Removing the Legislature from the process would, “allow disbursement of public funds without necessary oversight and public accountability,” he argued.
If the issue is strictly good government, it would seem obvious that decisions made by 112 elected officials representing the entire state are better than those made by just one elected official.
But, it’s not clear that the Legislature wants the authority being sought, or could quickly and effectively appropriate those funds if given that authority. Baca undoubtedly has the support of all members of the Republican caucus, but Candelaria just as undoubtedly does not have the support of his fellow Senate Democrats.
Sen. Finance Committee Chairman George Munoz, one of the most conservative Democrats left in the Senate following the 2020 election, has said only that it would be good to have a final ruling on the issue by the Supreme Court.
Democrats in the Legislature made it clear during this year’s session that they will not act to defend their Constitutional powers, if those powers are being taken by a governor from their party.
A bill by Baca would have empowered the Legislative Council Committee, which is made up of leaders from both parties and meets once a month, to vote on any emergency health order issued by the governor after 45 days.

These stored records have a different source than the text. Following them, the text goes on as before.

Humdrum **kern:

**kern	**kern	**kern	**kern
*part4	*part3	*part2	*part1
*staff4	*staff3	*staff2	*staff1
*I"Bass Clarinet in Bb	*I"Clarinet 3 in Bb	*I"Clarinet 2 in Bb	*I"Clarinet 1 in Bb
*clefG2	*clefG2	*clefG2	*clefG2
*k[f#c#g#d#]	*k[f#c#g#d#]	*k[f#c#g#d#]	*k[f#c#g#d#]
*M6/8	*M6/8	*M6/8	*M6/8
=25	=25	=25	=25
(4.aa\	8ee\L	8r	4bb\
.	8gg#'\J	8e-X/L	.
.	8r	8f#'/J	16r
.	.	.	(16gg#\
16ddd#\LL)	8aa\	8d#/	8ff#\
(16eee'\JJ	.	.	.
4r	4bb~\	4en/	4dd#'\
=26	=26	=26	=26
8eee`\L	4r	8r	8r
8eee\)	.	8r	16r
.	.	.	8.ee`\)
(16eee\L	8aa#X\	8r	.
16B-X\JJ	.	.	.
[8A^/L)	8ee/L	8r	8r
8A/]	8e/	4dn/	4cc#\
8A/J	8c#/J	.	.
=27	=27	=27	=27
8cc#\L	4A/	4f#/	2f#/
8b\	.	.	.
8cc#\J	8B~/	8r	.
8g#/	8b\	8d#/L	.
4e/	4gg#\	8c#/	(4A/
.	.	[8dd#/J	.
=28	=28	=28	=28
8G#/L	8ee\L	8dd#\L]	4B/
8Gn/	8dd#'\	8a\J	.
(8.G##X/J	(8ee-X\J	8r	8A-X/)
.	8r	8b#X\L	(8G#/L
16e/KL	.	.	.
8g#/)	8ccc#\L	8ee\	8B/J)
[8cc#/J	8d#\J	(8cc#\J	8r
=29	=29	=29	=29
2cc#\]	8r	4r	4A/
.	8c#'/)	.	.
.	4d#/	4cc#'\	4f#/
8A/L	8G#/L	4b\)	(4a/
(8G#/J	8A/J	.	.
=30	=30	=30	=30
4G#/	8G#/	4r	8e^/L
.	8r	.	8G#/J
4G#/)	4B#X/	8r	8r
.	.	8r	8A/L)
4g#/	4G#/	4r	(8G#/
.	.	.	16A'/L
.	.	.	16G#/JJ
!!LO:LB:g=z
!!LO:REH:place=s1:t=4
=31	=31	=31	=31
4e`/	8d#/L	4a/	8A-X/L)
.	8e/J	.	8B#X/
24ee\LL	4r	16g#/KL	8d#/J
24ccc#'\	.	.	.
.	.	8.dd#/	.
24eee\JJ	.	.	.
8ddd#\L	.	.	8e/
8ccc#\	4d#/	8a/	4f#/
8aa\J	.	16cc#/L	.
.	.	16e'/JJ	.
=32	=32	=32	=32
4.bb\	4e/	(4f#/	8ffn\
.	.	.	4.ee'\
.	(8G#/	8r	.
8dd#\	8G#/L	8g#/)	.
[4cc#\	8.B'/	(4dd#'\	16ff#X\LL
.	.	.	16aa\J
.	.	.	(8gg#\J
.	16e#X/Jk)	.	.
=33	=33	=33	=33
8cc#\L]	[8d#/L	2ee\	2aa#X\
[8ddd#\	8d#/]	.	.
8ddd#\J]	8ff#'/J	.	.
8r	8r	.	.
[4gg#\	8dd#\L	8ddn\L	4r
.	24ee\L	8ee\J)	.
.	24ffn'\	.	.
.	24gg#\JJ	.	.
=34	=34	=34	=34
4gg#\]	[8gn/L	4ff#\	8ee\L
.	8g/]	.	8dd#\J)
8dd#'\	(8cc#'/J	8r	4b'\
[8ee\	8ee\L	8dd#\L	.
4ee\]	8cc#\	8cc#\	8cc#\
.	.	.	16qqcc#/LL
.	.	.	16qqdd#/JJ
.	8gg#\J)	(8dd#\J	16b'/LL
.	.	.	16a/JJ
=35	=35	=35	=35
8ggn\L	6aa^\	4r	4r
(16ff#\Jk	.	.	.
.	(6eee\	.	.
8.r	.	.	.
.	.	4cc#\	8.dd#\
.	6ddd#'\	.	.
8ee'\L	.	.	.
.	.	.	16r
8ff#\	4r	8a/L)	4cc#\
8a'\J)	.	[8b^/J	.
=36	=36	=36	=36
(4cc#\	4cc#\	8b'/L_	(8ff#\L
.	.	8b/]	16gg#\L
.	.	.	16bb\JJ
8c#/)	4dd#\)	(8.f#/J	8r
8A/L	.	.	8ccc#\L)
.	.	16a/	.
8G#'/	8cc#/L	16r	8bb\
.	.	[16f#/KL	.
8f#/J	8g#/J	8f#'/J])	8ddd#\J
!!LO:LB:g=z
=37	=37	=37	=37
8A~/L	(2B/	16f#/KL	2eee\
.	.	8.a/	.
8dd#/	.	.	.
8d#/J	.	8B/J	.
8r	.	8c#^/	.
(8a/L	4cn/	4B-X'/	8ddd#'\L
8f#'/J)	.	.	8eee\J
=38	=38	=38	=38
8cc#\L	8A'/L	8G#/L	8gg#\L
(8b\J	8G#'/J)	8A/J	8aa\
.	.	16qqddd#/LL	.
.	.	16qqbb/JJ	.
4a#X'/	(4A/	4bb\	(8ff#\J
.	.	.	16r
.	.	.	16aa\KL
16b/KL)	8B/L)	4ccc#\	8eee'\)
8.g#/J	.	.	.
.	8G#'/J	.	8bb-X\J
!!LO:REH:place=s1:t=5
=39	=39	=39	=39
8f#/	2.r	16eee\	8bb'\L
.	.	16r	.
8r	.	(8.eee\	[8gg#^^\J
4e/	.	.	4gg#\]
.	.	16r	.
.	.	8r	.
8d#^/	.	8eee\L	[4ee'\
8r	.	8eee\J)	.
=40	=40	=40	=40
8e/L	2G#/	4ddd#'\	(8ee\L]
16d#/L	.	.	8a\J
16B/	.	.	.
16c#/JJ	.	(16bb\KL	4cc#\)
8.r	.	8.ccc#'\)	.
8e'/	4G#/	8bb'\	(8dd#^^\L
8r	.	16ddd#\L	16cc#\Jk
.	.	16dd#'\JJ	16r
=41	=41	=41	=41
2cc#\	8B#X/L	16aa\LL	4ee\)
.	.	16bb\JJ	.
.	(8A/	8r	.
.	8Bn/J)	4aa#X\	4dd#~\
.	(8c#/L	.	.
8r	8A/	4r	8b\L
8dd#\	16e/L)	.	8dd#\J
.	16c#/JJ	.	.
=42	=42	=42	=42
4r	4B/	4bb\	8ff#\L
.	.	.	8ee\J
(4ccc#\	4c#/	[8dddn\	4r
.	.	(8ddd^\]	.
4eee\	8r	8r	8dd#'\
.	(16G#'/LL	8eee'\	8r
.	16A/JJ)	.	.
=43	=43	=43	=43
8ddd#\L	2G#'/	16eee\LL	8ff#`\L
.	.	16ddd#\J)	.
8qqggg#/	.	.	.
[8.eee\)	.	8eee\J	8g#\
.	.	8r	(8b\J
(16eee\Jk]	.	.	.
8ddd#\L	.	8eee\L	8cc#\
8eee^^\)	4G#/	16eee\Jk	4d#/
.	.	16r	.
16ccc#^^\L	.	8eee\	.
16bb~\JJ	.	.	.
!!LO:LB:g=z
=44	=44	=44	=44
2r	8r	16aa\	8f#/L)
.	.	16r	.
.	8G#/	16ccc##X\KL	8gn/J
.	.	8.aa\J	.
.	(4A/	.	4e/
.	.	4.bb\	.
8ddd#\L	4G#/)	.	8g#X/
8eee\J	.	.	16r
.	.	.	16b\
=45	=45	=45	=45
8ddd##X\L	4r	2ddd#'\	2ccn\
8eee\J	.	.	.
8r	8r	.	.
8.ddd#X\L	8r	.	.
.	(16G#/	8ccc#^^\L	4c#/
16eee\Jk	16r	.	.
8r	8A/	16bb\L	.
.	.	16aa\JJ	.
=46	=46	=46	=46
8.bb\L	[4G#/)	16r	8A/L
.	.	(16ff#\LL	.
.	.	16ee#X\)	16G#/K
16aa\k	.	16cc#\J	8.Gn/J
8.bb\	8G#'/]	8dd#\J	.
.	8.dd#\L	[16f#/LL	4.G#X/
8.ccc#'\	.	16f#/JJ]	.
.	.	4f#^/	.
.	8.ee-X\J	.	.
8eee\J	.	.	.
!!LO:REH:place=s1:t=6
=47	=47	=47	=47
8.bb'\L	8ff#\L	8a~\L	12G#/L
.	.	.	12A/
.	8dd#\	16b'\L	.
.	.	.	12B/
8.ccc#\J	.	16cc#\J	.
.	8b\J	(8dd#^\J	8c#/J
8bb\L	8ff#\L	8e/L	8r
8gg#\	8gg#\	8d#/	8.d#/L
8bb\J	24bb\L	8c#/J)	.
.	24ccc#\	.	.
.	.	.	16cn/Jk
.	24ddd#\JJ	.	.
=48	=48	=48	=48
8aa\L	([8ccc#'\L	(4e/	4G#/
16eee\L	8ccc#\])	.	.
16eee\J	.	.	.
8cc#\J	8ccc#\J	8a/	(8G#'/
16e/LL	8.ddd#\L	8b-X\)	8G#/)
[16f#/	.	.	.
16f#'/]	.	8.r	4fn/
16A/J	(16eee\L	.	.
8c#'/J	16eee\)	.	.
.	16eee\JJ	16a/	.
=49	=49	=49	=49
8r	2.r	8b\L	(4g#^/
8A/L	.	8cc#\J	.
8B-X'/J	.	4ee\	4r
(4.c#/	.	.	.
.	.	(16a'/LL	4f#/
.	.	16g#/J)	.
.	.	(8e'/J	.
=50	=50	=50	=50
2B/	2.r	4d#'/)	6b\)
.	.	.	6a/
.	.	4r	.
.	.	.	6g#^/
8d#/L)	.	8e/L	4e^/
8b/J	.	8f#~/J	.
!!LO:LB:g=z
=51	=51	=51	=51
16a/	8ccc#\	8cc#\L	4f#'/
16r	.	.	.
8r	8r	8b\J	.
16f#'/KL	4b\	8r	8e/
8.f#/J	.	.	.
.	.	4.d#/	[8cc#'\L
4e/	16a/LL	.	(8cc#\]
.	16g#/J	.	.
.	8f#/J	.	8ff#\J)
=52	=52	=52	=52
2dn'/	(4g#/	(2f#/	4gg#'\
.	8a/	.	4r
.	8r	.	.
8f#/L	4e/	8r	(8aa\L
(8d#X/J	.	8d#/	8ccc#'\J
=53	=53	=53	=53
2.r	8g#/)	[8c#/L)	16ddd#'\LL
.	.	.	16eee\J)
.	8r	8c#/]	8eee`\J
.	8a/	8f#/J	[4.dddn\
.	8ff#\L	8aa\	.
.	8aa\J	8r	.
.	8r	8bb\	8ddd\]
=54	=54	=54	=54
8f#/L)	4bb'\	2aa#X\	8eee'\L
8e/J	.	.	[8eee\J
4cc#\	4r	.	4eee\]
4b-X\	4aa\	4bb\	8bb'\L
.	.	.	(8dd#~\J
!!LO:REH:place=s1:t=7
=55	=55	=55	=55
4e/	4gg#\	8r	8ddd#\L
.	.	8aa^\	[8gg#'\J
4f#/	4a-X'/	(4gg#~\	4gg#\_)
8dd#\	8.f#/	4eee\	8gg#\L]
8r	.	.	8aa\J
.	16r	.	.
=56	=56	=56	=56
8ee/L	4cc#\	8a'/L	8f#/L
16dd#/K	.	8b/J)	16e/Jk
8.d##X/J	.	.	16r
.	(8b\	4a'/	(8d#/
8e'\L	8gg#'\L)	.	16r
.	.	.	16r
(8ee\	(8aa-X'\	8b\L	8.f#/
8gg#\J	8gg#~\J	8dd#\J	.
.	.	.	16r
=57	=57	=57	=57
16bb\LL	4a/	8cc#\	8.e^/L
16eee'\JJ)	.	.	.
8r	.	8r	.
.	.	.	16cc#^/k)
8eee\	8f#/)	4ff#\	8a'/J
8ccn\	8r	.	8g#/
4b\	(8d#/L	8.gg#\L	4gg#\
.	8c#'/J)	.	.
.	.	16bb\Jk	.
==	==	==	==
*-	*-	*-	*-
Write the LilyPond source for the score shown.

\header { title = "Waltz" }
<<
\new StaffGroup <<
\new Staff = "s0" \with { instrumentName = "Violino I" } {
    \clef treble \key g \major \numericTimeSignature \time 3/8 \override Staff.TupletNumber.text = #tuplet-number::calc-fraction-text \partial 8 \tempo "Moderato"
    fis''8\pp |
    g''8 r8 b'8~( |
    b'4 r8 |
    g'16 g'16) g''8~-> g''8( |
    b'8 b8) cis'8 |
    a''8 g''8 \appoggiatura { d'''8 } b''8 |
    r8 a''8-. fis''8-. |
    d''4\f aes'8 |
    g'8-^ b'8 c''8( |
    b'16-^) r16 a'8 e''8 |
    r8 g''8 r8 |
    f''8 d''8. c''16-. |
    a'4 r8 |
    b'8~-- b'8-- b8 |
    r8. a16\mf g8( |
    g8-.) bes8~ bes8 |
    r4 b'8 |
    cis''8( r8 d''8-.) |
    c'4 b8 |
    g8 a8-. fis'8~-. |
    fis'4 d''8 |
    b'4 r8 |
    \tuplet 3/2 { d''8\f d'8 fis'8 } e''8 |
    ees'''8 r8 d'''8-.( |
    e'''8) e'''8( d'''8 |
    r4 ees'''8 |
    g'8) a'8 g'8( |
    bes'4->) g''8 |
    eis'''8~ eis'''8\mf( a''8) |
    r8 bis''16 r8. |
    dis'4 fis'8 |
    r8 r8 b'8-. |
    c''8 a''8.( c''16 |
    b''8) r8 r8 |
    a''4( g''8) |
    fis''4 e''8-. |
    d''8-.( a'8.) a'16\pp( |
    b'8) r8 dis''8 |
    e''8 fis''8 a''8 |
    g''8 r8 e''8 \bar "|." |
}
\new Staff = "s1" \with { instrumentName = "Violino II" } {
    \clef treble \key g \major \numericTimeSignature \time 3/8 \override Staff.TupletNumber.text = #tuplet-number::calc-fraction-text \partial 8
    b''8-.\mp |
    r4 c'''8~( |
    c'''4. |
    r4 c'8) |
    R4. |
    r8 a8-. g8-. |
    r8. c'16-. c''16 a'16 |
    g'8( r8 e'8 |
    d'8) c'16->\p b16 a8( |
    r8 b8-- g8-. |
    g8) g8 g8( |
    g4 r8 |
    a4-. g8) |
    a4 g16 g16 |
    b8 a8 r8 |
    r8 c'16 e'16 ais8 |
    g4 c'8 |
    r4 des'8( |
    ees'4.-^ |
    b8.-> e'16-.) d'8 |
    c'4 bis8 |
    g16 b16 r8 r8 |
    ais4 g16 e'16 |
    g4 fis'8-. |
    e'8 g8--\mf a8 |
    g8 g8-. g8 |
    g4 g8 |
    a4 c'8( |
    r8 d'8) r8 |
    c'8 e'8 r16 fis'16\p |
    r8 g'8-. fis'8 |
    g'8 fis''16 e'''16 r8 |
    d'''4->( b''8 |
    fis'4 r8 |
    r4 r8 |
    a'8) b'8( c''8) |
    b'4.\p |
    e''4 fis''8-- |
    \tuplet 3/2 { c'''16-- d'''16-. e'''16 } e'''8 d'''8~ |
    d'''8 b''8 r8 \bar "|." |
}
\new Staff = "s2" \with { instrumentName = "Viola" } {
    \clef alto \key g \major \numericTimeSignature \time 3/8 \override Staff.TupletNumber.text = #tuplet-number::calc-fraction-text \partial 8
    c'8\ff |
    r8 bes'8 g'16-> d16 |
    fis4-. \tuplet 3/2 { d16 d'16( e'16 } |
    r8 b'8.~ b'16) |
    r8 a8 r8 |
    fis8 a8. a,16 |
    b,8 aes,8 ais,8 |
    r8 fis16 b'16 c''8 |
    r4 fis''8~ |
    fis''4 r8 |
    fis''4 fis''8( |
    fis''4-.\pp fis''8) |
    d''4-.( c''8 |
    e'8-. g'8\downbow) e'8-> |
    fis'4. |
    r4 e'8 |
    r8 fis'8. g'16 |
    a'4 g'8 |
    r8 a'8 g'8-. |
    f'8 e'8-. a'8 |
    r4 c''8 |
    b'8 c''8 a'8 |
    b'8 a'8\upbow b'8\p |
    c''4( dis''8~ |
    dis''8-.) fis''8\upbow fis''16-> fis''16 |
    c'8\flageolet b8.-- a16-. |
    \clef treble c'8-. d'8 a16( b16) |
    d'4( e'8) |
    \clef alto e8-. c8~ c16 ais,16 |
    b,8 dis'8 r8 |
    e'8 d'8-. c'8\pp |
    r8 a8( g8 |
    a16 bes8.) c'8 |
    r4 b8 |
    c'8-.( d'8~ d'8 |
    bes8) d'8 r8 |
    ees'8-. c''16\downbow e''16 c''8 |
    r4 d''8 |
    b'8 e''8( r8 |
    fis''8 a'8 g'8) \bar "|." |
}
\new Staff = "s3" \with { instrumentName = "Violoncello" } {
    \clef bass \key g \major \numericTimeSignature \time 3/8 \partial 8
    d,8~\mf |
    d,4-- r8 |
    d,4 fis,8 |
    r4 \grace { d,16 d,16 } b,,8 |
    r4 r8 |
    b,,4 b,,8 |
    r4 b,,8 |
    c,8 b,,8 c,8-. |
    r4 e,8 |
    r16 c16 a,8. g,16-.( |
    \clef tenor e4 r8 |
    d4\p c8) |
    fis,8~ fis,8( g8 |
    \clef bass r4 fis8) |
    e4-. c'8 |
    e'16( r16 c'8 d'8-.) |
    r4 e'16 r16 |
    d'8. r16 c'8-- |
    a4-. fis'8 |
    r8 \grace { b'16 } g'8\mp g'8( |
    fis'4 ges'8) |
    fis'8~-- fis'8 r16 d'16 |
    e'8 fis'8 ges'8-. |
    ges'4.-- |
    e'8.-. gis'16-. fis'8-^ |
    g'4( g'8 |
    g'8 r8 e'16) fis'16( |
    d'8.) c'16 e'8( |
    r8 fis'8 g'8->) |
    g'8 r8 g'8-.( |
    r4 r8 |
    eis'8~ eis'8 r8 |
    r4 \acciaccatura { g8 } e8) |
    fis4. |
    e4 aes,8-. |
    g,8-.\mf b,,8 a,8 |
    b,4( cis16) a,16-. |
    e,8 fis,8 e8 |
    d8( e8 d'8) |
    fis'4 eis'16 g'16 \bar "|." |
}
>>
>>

The bill was heavily amended during the committee process, through good-faith negotiations on both sides. Democrats who helped shape the final bill and supported it in committee, later voted against it after the governor threatened a veto.
““The governor retains the right to veto whatever we pass,” explained Sen. Gerald Ortiz y Pino. “Do you really think it’s worth taking the time of this body to debate at length a measure that we know is dead upon arrival?”
There is always going to be a power imbalance between a part-time Legislature that works eithert 30 or 60 days a year, versus a governor’s office that’s going year-round. The compromise involving the Legislative Council Committee would have been a way to give lawmakers a voice during the months when they aren’t meeting.
None of this should be seen as a criticism of how Gov. Lujan Grisham has exercised her emergency powers or spent the federal dollars. But, if our democracy calls for three co-equal branches, no one person should have that power alone.